→ What the exercise asks
Reprint all entries without any alteration.

→ Dataset records
[Start of Attachment]

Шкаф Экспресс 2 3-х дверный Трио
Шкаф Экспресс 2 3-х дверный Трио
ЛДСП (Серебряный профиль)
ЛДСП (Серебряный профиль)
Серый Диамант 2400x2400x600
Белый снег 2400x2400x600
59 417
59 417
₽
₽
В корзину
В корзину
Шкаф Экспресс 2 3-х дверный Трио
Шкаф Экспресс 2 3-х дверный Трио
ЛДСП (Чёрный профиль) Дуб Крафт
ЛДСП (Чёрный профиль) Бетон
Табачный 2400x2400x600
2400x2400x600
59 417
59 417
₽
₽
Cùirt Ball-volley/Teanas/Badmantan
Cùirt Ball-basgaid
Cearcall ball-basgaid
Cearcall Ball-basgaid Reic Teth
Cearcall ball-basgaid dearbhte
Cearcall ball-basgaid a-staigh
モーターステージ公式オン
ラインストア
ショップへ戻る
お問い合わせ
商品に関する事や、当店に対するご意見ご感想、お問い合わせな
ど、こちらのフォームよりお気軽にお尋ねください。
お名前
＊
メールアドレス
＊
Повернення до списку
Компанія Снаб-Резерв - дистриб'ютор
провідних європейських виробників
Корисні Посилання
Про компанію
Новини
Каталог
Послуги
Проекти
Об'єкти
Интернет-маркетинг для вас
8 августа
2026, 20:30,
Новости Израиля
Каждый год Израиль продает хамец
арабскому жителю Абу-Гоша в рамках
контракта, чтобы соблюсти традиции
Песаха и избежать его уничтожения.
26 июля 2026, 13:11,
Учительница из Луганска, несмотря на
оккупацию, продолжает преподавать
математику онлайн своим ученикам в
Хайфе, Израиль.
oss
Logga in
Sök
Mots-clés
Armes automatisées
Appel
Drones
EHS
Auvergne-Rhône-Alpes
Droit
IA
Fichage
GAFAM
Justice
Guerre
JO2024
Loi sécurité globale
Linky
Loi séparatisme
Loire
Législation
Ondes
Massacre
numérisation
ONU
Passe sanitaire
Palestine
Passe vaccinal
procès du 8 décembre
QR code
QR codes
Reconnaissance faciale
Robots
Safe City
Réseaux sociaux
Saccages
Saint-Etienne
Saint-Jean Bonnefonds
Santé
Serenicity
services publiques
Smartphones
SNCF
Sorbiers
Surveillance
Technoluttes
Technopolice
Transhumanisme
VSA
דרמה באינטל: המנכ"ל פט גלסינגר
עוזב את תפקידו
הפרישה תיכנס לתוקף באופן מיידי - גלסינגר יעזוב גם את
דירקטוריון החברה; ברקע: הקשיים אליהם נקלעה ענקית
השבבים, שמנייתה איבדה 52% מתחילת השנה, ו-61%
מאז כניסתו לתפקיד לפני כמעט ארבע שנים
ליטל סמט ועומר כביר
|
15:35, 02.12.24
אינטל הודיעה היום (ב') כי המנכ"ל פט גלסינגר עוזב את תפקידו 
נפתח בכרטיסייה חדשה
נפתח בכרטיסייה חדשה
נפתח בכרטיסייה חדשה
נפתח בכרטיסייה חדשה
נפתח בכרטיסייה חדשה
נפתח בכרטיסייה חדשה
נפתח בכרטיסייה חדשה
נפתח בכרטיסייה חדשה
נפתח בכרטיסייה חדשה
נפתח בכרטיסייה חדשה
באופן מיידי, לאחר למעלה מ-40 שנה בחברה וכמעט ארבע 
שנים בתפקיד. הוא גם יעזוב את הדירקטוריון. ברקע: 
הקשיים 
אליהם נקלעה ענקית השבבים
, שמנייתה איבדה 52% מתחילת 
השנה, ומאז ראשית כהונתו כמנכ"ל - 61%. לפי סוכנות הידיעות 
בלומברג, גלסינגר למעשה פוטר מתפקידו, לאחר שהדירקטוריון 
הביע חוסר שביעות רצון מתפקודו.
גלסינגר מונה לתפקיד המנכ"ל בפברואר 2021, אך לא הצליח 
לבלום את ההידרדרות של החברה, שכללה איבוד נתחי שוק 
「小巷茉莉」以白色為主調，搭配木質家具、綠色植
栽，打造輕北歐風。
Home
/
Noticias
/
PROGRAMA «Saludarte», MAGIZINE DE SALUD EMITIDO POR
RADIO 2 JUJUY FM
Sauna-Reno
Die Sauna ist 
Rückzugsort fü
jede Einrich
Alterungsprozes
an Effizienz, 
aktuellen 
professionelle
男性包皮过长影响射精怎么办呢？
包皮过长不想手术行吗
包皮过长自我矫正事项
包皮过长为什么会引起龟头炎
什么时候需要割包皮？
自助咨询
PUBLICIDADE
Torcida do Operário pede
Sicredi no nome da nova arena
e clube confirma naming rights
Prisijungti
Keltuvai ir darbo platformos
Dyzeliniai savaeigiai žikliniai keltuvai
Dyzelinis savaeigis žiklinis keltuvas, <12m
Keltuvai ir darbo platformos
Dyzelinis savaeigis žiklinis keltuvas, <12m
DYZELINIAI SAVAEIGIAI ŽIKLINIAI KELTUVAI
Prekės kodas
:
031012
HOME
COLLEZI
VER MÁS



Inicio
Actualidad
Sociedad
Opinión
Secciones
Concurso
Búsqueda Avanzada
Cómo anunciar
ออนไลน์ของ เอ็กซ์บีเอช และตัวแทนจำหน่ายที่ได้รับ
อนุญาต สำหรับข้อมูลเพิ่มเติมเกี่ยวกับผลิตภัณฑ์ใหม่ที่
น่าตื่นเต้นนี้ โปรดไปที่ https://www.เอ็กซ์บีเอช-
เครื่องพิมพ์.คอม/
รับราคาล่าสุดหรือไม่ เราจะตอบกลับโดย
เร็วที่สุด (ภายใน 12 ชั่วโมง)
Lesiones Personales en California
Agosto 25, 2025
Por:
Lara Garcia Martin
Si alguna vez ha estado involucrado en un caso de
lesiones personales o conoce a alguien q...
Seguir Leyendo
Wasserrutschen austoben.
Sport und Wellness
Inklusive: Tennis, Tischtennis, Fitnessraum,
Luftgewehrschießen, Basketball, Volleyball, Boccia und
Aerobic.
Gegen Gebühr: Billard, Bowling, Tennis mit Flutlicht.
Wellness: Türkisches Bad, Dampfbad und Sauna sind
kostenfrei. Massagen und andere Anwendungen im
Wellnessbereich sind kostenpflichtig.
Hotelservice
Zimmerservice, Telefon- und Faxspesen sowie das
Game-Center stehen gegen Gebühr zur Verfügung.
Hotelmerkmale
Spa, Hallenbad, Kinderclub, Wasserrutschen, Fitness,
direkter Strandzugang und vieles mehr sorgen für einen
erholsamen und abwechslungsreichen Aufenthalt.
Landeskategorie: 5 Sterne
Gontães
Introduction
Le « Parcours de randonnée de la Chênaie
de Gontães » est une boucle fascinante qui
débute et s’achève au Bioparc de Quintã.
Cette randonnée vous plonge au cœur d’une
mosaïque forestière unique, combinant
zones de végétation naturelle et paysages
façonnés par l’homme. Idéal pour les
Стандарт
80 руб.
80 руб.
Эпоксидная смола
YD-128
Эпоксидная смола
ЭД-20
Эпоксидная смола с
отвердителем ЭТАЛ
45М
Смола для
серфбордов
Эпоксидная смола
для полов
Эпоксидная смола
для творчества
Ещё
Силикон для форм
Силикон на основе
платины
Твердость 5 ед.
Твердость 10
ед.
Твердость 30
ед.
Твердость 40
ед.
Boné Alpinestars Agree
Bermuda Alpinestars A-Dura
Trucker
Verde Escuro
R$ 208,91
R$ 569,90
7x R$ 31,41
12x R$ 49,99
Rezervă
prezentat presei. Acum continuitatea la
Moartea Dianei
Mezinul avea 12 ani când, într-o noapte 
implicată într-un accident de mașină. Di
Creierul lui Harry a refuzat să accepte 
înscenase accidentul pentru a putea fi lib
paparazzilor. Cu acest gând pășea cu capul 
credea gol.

[End of Attachment]

→ Result
Шкаф Экспресс 2 3-х дверный Трио
Шкаф Экспресс 2 3-х дверный Трио
ЛДСП (Серебряный профиль)
ЛДСП (Серебряный профиль)
Серый Диамант 2400x2400x600
Белый снег 2400x2400x600
59 417
59 417
₽
₽
В корзину
В корзину
Шкаф Экспресс 2 3-х дверный Трио
Шкаф Экспресс 2 3-х дверный Трио
ЛДСП (Чёрный профиль) Дуб Крафт
ЛДСП (Чёрный профиль) Бетон
Табачный 2400x2400x600
2400x2400x600
59 417
59 417
₽
₽
Cùirt Ball-volley/Teanas/Badmantan
Cùirt Ball-basgaid
Cearcall ball-basgaid
Cearcall Ball-basgaid Reic Teth
Cearcall ball-basgaid dearbhte
Cearcall ball-basgaid a-staigh
モーターステージ公式オン
ラインストア
ショップへ戻る
お問い合わせ
商品に関する事や、当店に対するご意見ご感想、お問い合わせな
ど、こちらのフォームよりお気軽にお尋ねください。
お名前
＊
メールアドレス
＊
Повернення до списку
Компанія Снаб-Резерв - дистриб'ютор
провідних європейських виробників
Корисні Посилання
Про компанію
Новини
Каталог
Послуги
Проекти
Об'єкти
Интернет-маркетинг для вас
8 августа
2026, 20:30,
Новости Израиля
Каждый год Израиль продает хамец
арабскому жителю Абу-Гоша в рамках
контракта, чтобы соблюсти традиции
Песаха и избежать его уничтожения.
26 июля 2026, 13:11,
Учительница из Луганска, несмотря на
оккупацию, продолжает преподавать
математику онлайн своим ученикам в
Хайфе, Израиль.
oss
Logga in
Sök
Mots-clés
Armes automatisées
Appel
Drones
EHS
Auvergne-Rhône-Alpes
Droit
IA
Fichage
GAFAM
Justice
Guerre
JO2024
Loi sécurité globale
Linky
Loi séparatisme
Loire
Législation
Ondes
Massacre
numérisation
ONU
Passe sanitaire
Palestine
Passe vaccinal
procès du 8 décembre
QR code
QR codes
Reconnaissance faciale
Robots
Safe City
Réseaux sociaux
Saccages
Saint-Etienne
Saint-Jean Bonnefonds
Santé
Serenicity
services publiques
Smartphones
SNCF
Sorbiers
Surveillance
Technoluttes
Technopolice
Transhumanisme
VSA
דרמה באינטל: המנכ"ל פט גלסינגר
עוזב את תפקידו
הפרישה תיכנס לתוקף באופן מיידי - גלסינגר יעזוב גם את
דירקטוריון החברה; ברקע: הקשיים אליהם נקלעה ענקית
השבבים, שמנייתה איבדה 52% מתחילת השנה, ו-61%
מאז כניסתו לתפקיד לפני כמעט ארבע שנים
ליטל סמט ועומר כביר
|
15:35, 02.12.24
אינטל הודיעה היום (ב') כי המנכ"ל פט גלסינגר עוזב את תפקידו 
נפתח בכרטיסייה חדשה
נפתח בכרטיסייה חדשה
נפתח בכרטיסייה חדשה
נפתח בכרטיסייה חדשה
נפתח בכרטיסייה חדשה
נפתח בכרטיסייה חדשה
נפתח בכרטיסייה חדשה
נפתח בכרטיסייה חדשה
נפתח בכרטיסייה חדשה
נפתח בכרטיסייה חדשה
באופן מיידי, לאחר למעלה מ-40 שנה בחברה וכמעט ארבע 
שנים בתפקיד. הוא גם יעזוב את הדירקטוריון. ברקע: 
הקשיים 
אליהם נקלעה ענקית השבבים
, שמנייתה איבדה 52% מתחילת 
השנה, ומאז ראשית כהונתו כמנכ"ל - 61%. לפי סוכנות הידיעות 
בלומברג, גלסינגר למעשה פוטר מתפקידו, לאחר שהדירקטוריון 
הביע חוסר שביעות רצון מתפקודו.
גלסינגר מונה לתפקיד המנכ"ל בפברואר 2021, אך לא הצליח 
לבלום את ההידרדרות של החברה, שכללה איבוד נתחי שוק 
「小巷茉莉」以白色為主調，搭配木質家具、綠色植
栽，打造輕北歐風。
Home
/
Noticias
/
PROGRAMA «Saludarte», MAGIZINE DE SALUD EMITIDO POR
RADIO 2 JUJUY FM
Sauna-Reno
Die Sauna ist 
Rückzugsort fü
jede Einrich
Alterungsprozes
an Effizienz, 
aktuellen 
professionelle
男性包皮过长影响射精怎么办呢？
包皮过长不想手术行吗
包皮过长自我矫正事项
包皮过长为什么会引起龟头炎
什么时候需要割包皮？
自助咨询
PUBLICIDADE
Torcida do Operário pede
Sicredi no nome da nova arena
e clube confirma naming rights
Prisijungti
Keltuvai ir darbo platformos
Dyzeliniai savaeigiai žikliniai keltuvai
Dyzelinis savaeigis žiklinis keltuvas, <12m
Keltuvai ir darbo platformos
Dyzelinis savaeigis žiklinis keltuvas, <12m
DYZELINIAI SAVAEIGIAI ŽIKLINIAI KELTUVAI
Prekės kodas
:
031012
HOME
COLLEZI
VER MÁS



Inicio
Actualidad
Sociedad
Opinión
Secciones
Concurso
Búsqueda Avanzada
Cómo anunciar
ออนไลน์ของ เอ็กซ์บีเอช และตัวแทนจำหน่ายที่ได้รับ
อนุญาต สำหรับข้อมูลเพิ่มเติมเกี่ยวกับผลิตภัณฑ์ใหม่ที่
น่าตื่นเต้นนี้ โปรดไปที่ https://www.เอ็กซ์บีเอช-
เครื่องพิมพ์.คอม/
รับราคาล่าสุดหรือไม่ เราจะตอบกลับโดย
เร็วที่สุด (ภายใน 12 ชั่วโมง)
Lesiones Personales en California
Agosto 25, 2025
Por:
Lara Garcia Martin
Si alguna vez ha estado involucrado en un caso de
lesiones personales o conoce a alguien q...
Seguir Leyendo
Wasserrutschen austoben.
Sport und Wellness
Inklusive: Tennis, Tischtennis, Fitnessraum,
Luftgewehrschießen, Basketball, Volleyball, Boccia und
Aerobic.
Gegen Gebühr: Billard, Bowling, Tennis mit Flutlicht.
Wellness: Türkisches Bad, Dampfbad und Sauna sind
kostenfrei. Massagen und andere Anwendungen im
Wellnessbereich sind kostenpflichtig.
Hotelservice
Zimmerservice, Telefon- und Faxspesen sowie das
Game-Center stehen gegen Gebühr zur Verfügung.
Hotelmerkmale
Spa, Hallenbad, Kinderclub, Wasserrutschen, Fitness,
direkter Strandzugang und vieles mehr sorgen für einen
erholsamen und abwechslungsreichen Aufenthalt.
Landeskategorie: 5 Sterne
Gontães
Introduction
Le « Parcours de randonnée de la Chênaie
de Gontães » est une boucle fascinante qui
débute et s’achève au Bioparc de Quintã.
Cette randonnée vous plonge au cœur d’une
mosaïque forestière unique, combinant
zones de végétation naturelle et paysages
façonnés par l’homme. Idéal pour les
Стандарт
80 руб.
80 руб.
Эпоксидная смола
YD-128
Эпоксидная смола
ЭД-20
Эпоксидная смола с
отвердителем ЭТАЛ
45М
Смола для
серфбордов
Эпоксидная смола
для полов
Эпоксидная смола
для творчества
Ещё
Силикон для форм
Силикон на основе
платины
Твердость 5 ед.
Твердость 10
ед.
Твердость 30
ед.
Твердость 40
ед.
Boné Alpinestars Agree
Bermuda Alpinestars A-Dura
Trucker
Verde Escuro
R$ 208,91
R$ 569,90
7x R$ 31,41
12x R$ 49,99
Rezervă
prezentat presei. Acum continuitatea la
Moartea Dianei
Mezinul avea 12 ani când, într-o noapte 
implicată într-un accident de mașină. Di
Creierul lui Harry a refuzat să accepte 
înscenase accidentul pentru a putea fi lib
paparazzilor. Cu acest gând pășea cu capul 
credea gol.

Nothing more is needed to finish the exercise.